:: TEXTAUSZUG ::

Als Zwangsmaßnahmen wurden die medikamentöse Zwangsbehandlung, die Fixierung, die Isolierung in einem speziell hierfür vorgesehenen Raum sowie der Zimmereinschluss, d. h. die Separierung von der Patientengruppe im eigenen Zimmer, erfasst. Die Häufigkeit ist in Tab. 3 zusammengefasst.

Tab. 3 Von Zwangsmaßnahmen betroffene Patienten im Jahr 2020 (n = Anzahl der Einrichtungen)

Dauerisolierte Patienten

Dauerisolierung wurde als Isolierung von mindestens einem Monat definiert. Insgesamt wurden 212 dauerisolierte Patienten genannt, wobei 20 Einrichtungen keine Dauerisolierungen berichteten. Dreizehn Institutionen hatten zwischen einem und 5 dauerisolierte Patienten, 4 eine 2‑stellige Anzahl an dauerisolierten Patienten in der Klinik.

Anzahl dauerfixierter Patienten

Auch hier wurde der Zeitrahmen als über einen Monat definiert. Es gab in der Stichprobe 4 dauerfixierte Patienten, die sich auf 3 Kliniken verteilten.

Entlassungen

36 Kliniken mit 5556 Patienten berichteten von 638 Patienten, die zum Zeitpunkt der Befragung zusammenhängend länger als 10 Jahre in der jeweiligen Einrichtung waren. Das entspricht zwischen 0 und 39 % (M = 10,3 %) der Patienten pro Klinik. Für 48,1 % (307 von 638) von diesen Langzeituntergebrachten, sahen die Befragten auch in den nächsten fünf Jahren keine Entlassperspektive. In Kliniken, in denen mindestens 80 % der Patienten gemäß § 63 StGB untergebracht sind, lag der Anteil der bereits länger als zehn Jahre untergebrachten Patienten, zwischen 3,5 % und 39,7 % (M = 19,1 %) pro Klinik. Die drei wichtigsten Hinderungsgründe waren bleibende Gefährlichkeit, Therapieresistenz und fehlende Anschluss-Wohnform.

Migrationshintergrund

Angaben zur Häufigkeit eines Migrationshintergrunds machten 35 Einrichtungen über insgesamt 5086 Patienten. Deren Anteil an der Gesamtbelegung variierte zwischen den Kliniken sehr, lag im Mittel bei 31,9 % (n = 1621) mit einer erheblichen Spannweite von 3,4–63,4 % und bei einem Süd-Nord- und West-Ost-Gefälle.

:::
:: EXTRAHIERTE DATENSÄTZE ::

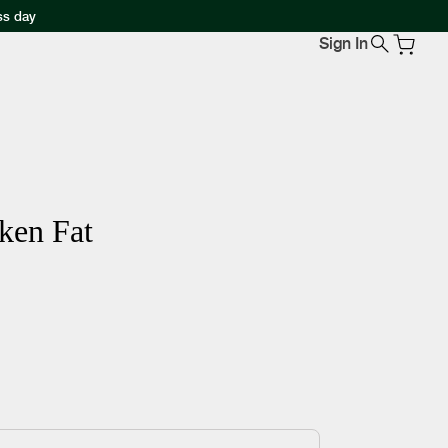
ss day
Sign In
ken Fat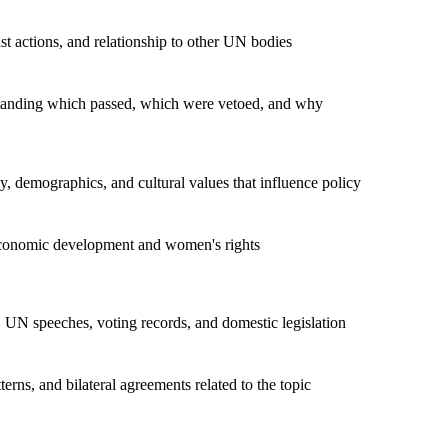
t actions, and relationship to other UN bodies
rstanding which passed, which were vetoed, and why
, demographics, and cultural values that influence policy
economic development and women's rights
 UN speeches, voting records, and domestic legislation
rns, and bilateral agreements related to the topic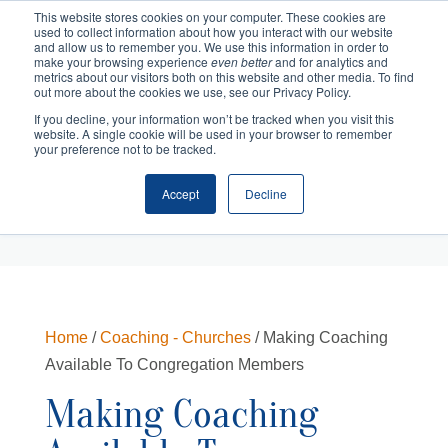
This website stores cookies on your computer. These cookies are
used to collect information about how you interact with our website
and allow us to remember you. We use this information in order to
make your browsing experience
even better
and for analytics and
metrics about our visitors both on this website and other media. To find
out more about the cookies we use, see our Privacy Policy.
If you decline, your information won’t be tracked when you visit this
website. A single cookie will be used in your browser to remember
your preference not to be tracked.
Accept
Decline
Cart
Checkout
Home
/
Coaching - Churches
/ Making Coaching
Available To Congregation Members
Making Coaching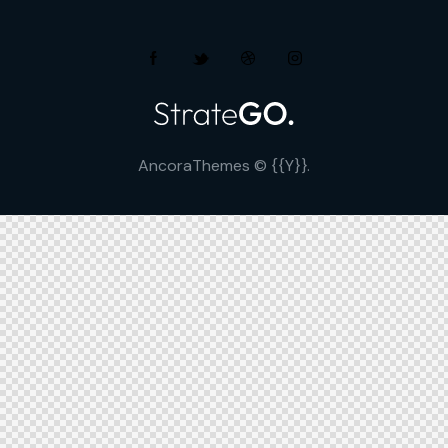
AncoraThemes
© {{Y}}.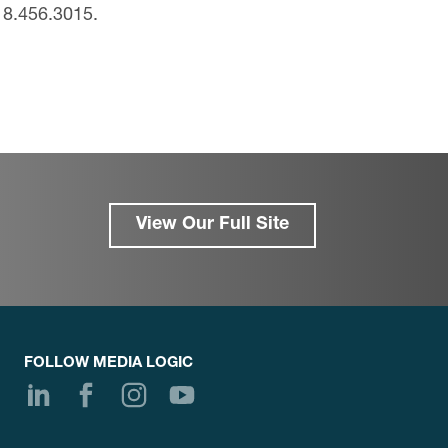
18.456.3015.
View Our Full Site
FOLLOW MEDIA LOGIC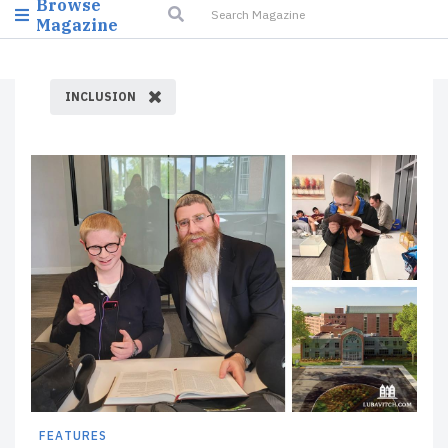
Browse
Magazine
INCLUSION
FEATURES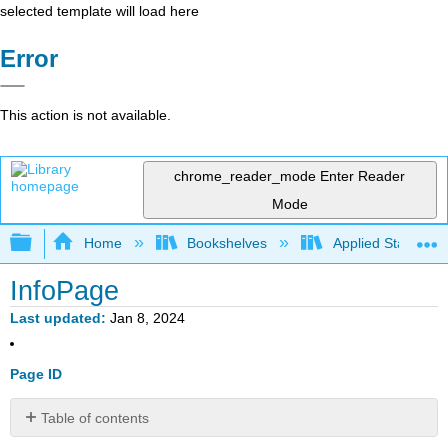
selected template will load here
Error
This action is not available.
chrome_reader_mode
Enter Reader
Mode
Expand/collapse global hierarchy
Home
Bookshelves
Applied Statistics
InfoPage
Last updated
Jan 8, 2024
Page ID
Table of contents
No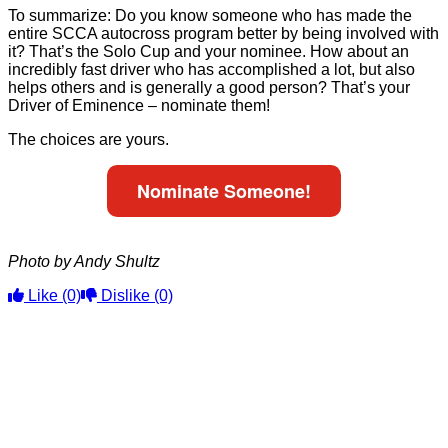
To summarize: Do you know someone who has made the
entire SCCA autocross program better by being involved with
it? That’s the Solo Cup and your nominee. How about an
incredibly fast driver who has accomplished a lot, but also
helps others and is generally a good person? That’s your
Driver of Eminence – nominate them!
The choices are yours.
Nominate Someone!
Photo by Andy Shultz
Like
(0)
Dislike
(0)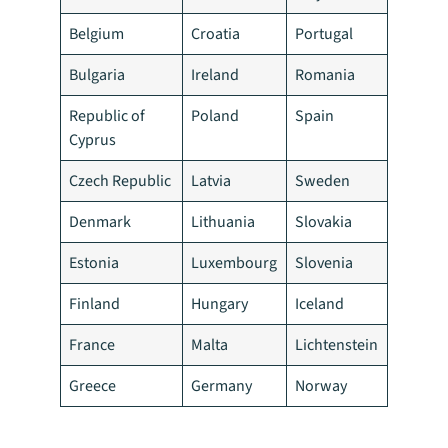
Belgium
Croatia
Portugal
Bulgaria
Ireland
Romania
Republic of
Poland
Spain
Cyprus
Czech Republic
Latvia
Sweden
Denmark
Lithuania
Slovakia
Estonia
Luxembourg
Slovenia
Finland
Hungary
Iceland
France
Malta
Lichtenstein
Greece
Germany
Norway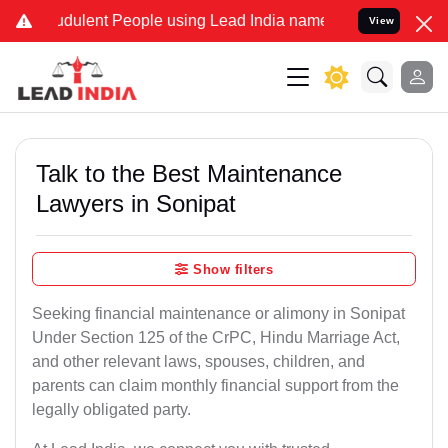
dulent People using Lead India name to Resolve your Legal cases S
View
Talk to the Best Maintenance
Lawyers in Sonipat
Show filters
Seeking financial maintenance or alimony in Sonipat
Under Section 125 of the CrPC, Hindu Marriage Act,
and other relevant laws, spouses, children, and
parents can claim monthly financial support from the
legally obligated party.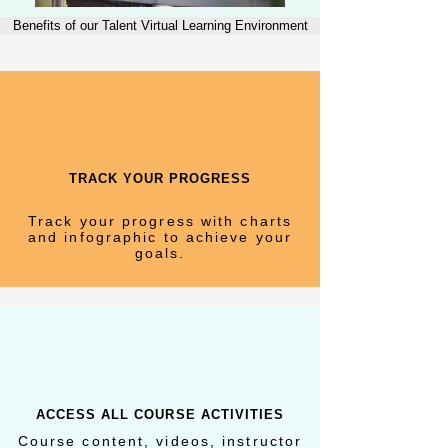
Benefits of our Talent Virtual Learning Environment
TRACK YOUR PROGRESS
Track your progress with charts
and infographic to achieve your
goals.
ACCESS ALL COURSE ACTIVITIES
Course content, videos, instructor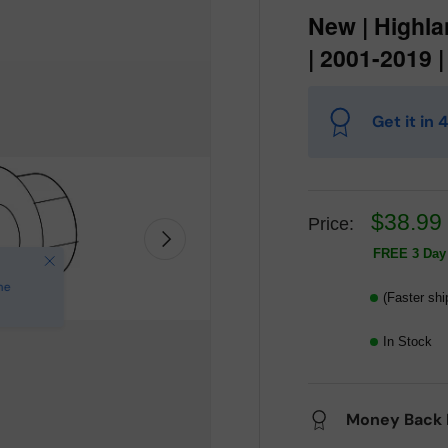
New | Highla
| 2001-2019 
Get it in
$38.99
Price:
Next
FREE 3 Day 
(Faster shi
In Stock
Money Back 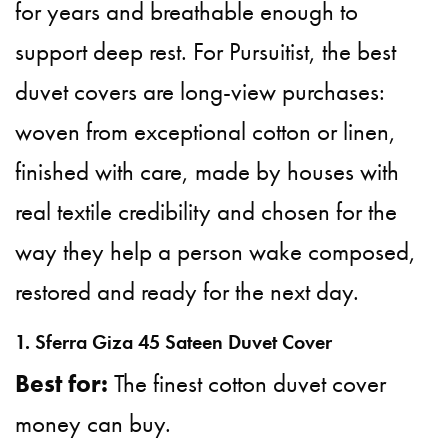
for years and breathable enough to
support deep rest. For Pursuitist, the best
duvet covers are long-view purchases:
woven from exceptional cotton or linen,
finished with care, made by houses with
real textile credibility and chosen for the
way they help a person wake composed,
restored and ready for the next day.
1. Sferra Giza 45 Sateen Duvet Cover
Best for:
The finest cotton duvet cover
money can buy.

:::

* AUFGABE 1:
Beantworten Sie anhand des Textauszugs:
(a) Ab welcher Dauer galt eine Isolierung als Dauerisolierung?
(b) Wie viele dauerfixierte Patienten gab es in der Stichprobe, und auf wie viele Kliniken verteilten sie sich?
(c) Welche drei Hinderungsgründe für eine Entlassung waren die wichtigsten?
* AUFGABE 2: Schreiben Sie aus dem Textauszug den Abschnitt ab, der mit „Auch hier wurde“ beginnt und bis einschließlich „3 Kliniken verteilten.“ reicht.
Für die Bearbeitung braucht man die Datensätze nicht.

* LÖSUNG 1:
(a) Ab mindestens einem Monat.
(b) Es gab 4 dauerfixierte Patienten, verteilt auf 3 Kliniken.
(c) Bleibende Gefährlichkeit, Therapieresistenz und fehlende Anschluss-Wohnform.

* LÖSUNG 2:
Auch hier wurde der Zeitrahmen als über einen Monat definiert. Es gab in der Stichprobe 4 dauerfixierte Patienten, die sich auf 3 Kliniken verteilten.